Friday, February 16, 2007

Running While Laying down

REFLECTING ON: Interaction with dying patient while volunteering in East Bay Emergency Room, pre-UCSF

Tonight, my glass is filled with wine and I’m raising it to Mrs. Martinez. I will quaff deeply, and breathe easy, for Mrs. Martinez. Just an hour ago, I watched this short little abuela struggle to breathe in her own body. Her lungs were filled with fluid from pneumonia and her cancer had metastasized to her chest cavity, putting added pressure on her lungs. Normal breathing rate is 12-15. She was breathing 40 breaths per minute while sitting down. She was running a marathon without moving. It’s weird the things that I notice while events like this are going on—she was still wearing her knit hat to cover her shiny baldhead, even when the physician was intubating her trachea. They administer drugs that paralyze her swallowing/gag reflex muscles like succinylcholine.
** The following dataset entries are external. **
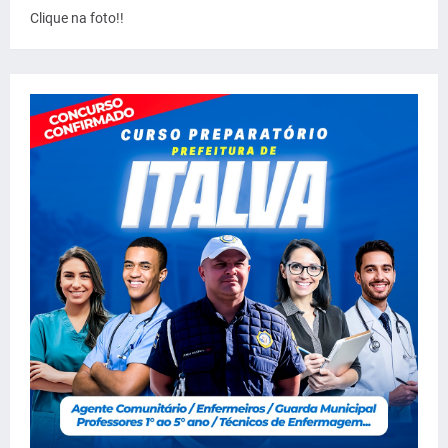
Clique na foto!!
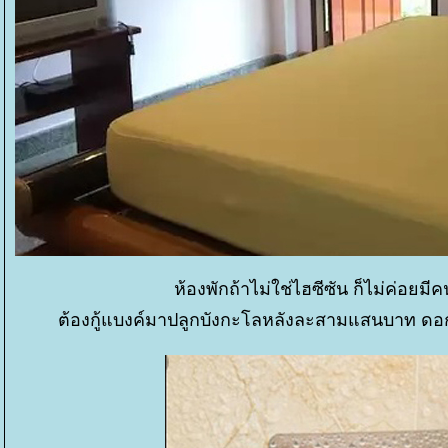
ห้องพักถ้าไม่ใช่ไฮซีซัน ก็ไม่ค่อยมี
ต้องกู้แบงค์มาปลูกบังกะโลหลังละสามแสนบาท ดอกเ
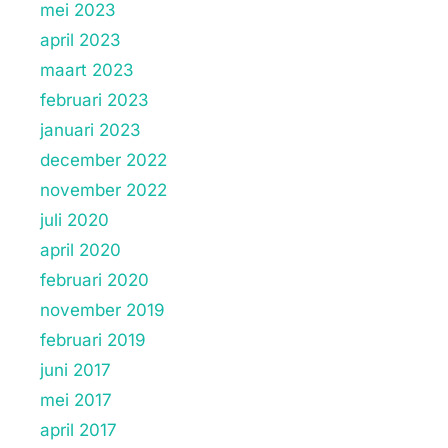
mei 2023
april 2023
maart 2023
februari 2023
januari 2023
december 2022
november 2022
juli 2020
april 2020
februari 2020
november 2019
februari 2019
juni 2017
mei 2017
april 2017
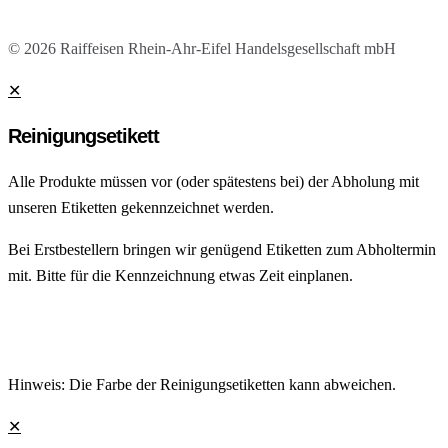
© 2026 Raiffeisen Rhein-Ahr-Eifel Handelsgesellschaft mbH
✕
Reinigungsetikett
Alle Produkte müssen vor (oder spätestens bei) der Abholung mit
unseren Etiketten gekennzeichnet werden.
Bei Erstbestellern bringen wir genügend Etiketten zum Abholtermin
mit. Bitte für die Kennzeichnung etwas Zeit einplanen.
Hinweis: Die Farbe der Reinigungsetiketten kann abweichen.
✕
And here I am, taking mental notes on the procedure, drugs that are administered, O2 levels, hear rate, and such, but I wasn’t totally sure that I should be there. They made the family members leave the room yet I was permitted to stay. The doctor even asked me top close the curtain so that nobody else could see. I suppose I get to stay because I know how to react in this situation—which is to not react, speak succinctly when spoken to, do what your told, and stay out of the way. The family might get hysterical, I suppose, and interfere. But it’s their grandma—their mother. I watched one nurse joke with another nurse while he was administering paralytic drugs to her chest and throat muscles. I kind of wanted to slap him awake so he could see how desensitized he appeared. Like I said, this is someone’s blood—best not to take that for granted. Then again, sometimes it’s the distance that allows us to do an “objective” job. I felt like a fly on the wall—a gnat that nobody wanted around. I guess everybody has to learn in some manner or another, and shit, that’s why I took this no-pay gig…this is all for the experience. I can’t help but be pissed at the college students that come in drunk with debaucherous, self-inflicted injuries when there are folks like Mrs. Martinez one room away. Self-inflicted injury just seems so fucking selfish and wasteful—a waste of time and resources that could be better allocated to people that are legitimately in need. It’s one in the morning and I gotta wake up early. Not only that, I got to wake up early, be on my shit, and I NEED to learn Spanish. I spoke Spanish two times this evening and made things work because of it. I gotta get fluent.